Time to think things through…
Deciding the best treatment pathway when there are concerns for infection after shoulder replacement is difficult. It has substantial implications in terms of number of surgeries and chance of success. If you are in this unfortunate situation, revisit the charts offered in this post several times to make sure you and your surgeon are selecting the pathway that will be best for you!
3 thoughts on “To Be (Infected) or Not To Be (Infected): That is one question when shoulder replacement fails!”
A very helpful article. I am having a two-stage resection of my left shoulder and this was very useful information as I go forward to completing the preimplantation process. Thank you. I am a professor emeritus from the U. Mass Dept. of Microbiology.
Thank you very much for your note. I am glad you found this information helpful. I would like to wish you all the best for your upcoming surgery.
An extremely helpful article and I wish I had read it prior to my two stage revision.
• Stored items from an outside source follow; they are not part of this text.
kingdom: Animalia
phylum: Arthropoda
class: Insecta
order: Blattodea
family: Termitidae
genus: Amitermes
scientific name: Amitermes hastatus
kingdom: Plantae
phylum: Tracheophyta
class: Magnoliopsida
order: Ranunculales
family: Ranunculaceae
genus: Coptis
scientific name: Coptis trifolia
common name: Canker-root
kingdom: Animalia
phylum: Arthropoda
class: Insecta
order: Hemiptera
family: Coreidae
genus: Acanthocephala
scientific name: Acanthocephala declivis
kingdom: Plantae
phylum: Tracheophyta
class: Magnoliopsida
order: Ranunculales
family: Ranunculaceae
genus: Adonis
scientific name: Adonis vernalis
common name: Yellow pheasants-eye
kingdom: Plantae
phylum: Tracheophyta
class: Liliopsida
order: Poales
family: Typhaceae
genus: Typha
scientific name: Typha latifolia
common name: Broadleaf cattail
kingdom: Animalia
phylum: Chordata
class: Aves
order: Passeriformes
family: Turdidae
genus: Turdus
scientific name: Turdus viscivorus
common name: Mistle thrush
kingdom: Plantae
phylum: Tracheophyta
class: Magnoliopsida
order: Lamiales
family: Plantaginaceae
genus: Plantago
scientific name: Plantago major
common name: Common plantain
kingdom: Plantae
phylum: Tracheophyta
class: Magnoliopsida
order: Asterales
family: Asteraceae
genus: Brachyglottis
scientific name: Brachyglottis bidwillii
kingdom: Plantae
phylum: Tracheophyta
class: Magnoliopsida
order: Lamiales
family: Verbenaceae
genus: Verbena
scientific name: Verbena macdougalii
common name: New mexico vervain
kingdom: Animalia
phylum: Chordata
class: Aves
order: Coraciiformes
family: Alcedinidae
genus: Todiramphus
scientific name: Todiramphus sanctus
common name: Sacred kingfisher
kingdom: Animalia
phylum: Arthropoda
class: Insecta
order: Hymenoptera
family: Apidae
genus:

I was diagnosed via x-ray with displacement one year after my reverse total shoulder surgery. I experienced only mild referred pain in surrounding muscle. My needle aspiration was negative but my surgeon was concerned about c. acnes and recommended removal of the prosthesis, an antibiotic spacer, and IV antibiotic therapy. Though the perioperative tissue culture never grew bacteria, the surgeon said the implant looked purulent and removed it. I am now one month out from my replacement revision surgery with a redesigned device (necessitated by bone loss r/t damage to the socket). I am very concerned about a reoccurrence of infection since I had such few symptoms. Do you have data of the number of patients who require lifetime antibiotic treatment? I am a 74 year old female with severe osteoarthritis.